For Dar, the irony of fate was unmistakable. His posters were all over the streets of Dhaka even as he languished in oblivion in a torture cell in the same country.

The model says he had been a regular visitor to Dhaka as his father had set up a handicraft business since 1995. "We would sell our handicrafts at the annual November Dhaka fair," he says.

"On October 24, three days after my release, when I came to the Dhaka airport to catch a flight for Delhi, I was whisked away by some men in civilian clothes from the Indian embassy. They questioned me for 15 minutes before allowing me to board the plane," he says.

But his trauma was far from over. "As soon as I landed at the Delhi airport, cops from the Delhi Special Cell whisked me away. My younger brother was waiting to receive me, but he was not allowed to see me. The torture in Delhi was worse than in Dhaka," Dar says.

He also disclosed that he was kept in a cell meant for high-risk detainees. "The cell was like a cage. Like the ones you see in a zoo. After 12 days of torture, I was shifted to Tihar Jail," he says.

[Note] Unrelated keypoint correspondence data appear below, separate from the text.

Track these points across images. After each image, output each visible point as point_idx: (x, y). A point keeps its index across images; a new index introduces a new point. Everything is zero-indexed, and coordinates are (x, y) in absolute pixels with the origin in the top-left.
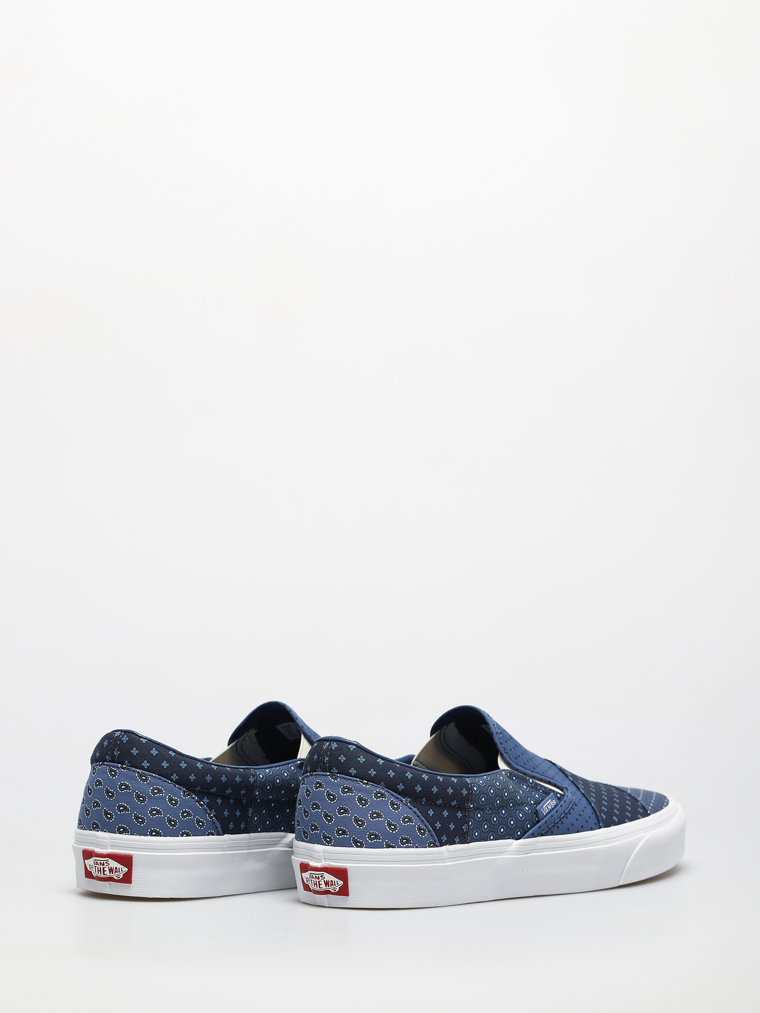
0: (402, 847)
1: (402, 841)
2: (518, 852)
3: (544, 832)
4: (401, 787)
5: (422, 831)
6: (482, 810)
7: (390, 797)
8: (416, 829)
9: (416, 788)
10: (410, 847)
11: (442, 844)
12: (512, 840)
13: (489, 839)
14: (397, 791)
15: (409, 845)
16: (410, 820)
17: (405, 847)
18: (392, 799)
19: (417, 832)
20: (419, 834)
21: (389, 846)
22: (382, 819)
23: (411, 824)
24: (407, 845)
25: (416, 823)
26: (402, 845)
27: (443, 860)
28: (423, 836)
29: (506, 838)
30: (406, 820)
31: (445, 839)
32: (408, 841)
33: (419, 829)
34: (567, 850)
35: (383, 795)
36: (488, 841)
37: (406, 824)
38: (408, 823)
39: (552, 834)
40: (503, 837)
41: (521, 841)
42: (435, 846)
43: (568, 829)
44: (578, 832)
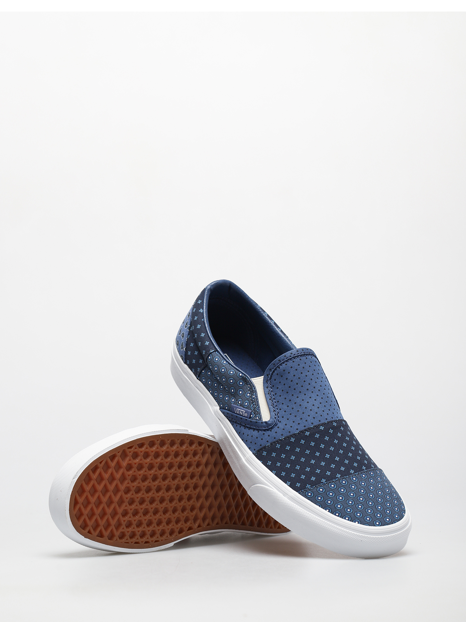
2: (215, 413)
25: (183, 340)
31: (188, 363)
33: (182, 344)
36: (208, 391)
39: (233, 425)
40: (215, 399)
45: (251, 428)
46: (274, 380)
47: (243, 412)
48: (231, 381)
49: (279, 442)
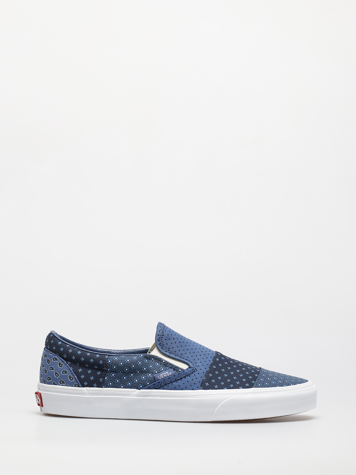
0: (60, 385)
1: (61, 382)
2: (138, 396)
3: (157, 387)
4: (65, 356)
5: (71, 378)
6: (116, 372)
7: (59, 360)
8: (68, 377)
9: (72, 357)
10: (64, 385)
11: (83, 386)
12: (136, 390)
13: (120, 387)
14: (63, 358)
15: (64, 384)
16: (66, 372)
17: (61, 385)
18: (60, 362)
19: (69, 378)
20: (69, 379)
21: (54, 384)
22: (54, 371)
23: (66, 374)
24: (62, 384)
25: (69, 374)
26: (60, 384)
27: (84, 394)
28: (72, 381)
29: (132, 388)
30: (64, 372)
31: (87, 384)
32: (63, 383)
33: (70, 377)
34: (172, 398)
35: (56, 359)
36: (119, 388)
37: (63, 374)
38: (65, 374)
39: (164, 389)
40: (131, 388)
41: (141, 390)
42: (78, 386)
43: (175, 388)
44: (182, 390)
45: (182, 378)
46: (166, 345)
47: (166, 374)
48: (140, 363)
49: (208, 372)
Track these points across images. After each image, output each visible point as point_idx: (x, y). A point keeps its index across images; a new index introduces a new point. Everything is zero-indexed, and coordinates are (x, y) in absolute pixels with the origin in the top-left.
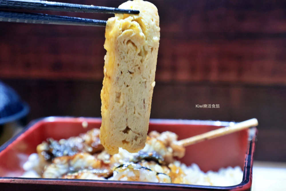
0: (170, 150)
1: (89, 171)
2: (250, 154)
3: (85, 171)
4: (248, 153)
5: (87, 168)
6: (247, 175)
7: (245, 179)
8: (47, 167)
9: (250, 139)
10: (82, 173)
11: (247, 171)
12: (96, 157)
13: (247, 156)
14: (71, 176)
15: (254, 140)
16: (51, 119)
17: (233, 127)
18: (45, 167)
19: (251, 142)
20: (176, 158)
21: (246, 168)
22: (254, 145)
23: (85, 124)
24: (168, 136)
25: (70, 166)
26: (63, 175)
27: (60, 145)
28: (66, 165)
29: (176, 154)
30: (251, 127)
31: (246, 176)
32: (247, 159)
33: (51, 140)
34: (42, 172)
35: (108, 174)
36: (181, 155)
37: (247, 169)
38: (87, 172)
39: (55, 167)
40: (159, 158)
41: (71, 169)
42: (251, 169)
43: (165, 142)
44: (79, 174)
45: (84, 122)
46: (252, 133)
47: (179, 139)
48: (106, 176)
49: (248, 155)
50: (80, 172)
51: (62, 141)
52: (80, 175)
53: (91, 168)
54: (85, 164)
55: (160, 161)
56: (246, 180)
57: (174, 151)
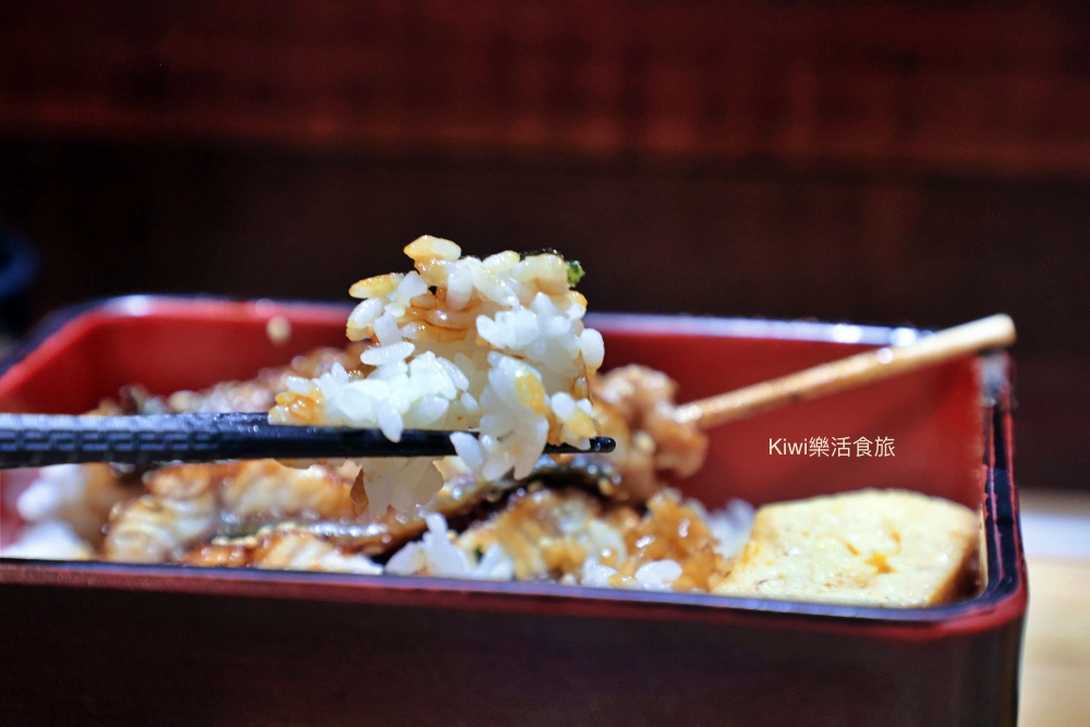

Finally the judiciary came to Dar's rescue. Following an order by a Delhi court, he was released last Wednesday.

Scores of well-wishers and sympathisers are thronging the Narwara residence of Dar's uncle.

It is an unending celebration, but Dar wants one question to be answered. "People no longer come to see a promising model. They come to sympathise with a tortured, tormented person who cannot even properly walk. The pain in my left leg is excruciating. Will somebody now tell me what my crime was? Was it being a Kashmiri?" he asks.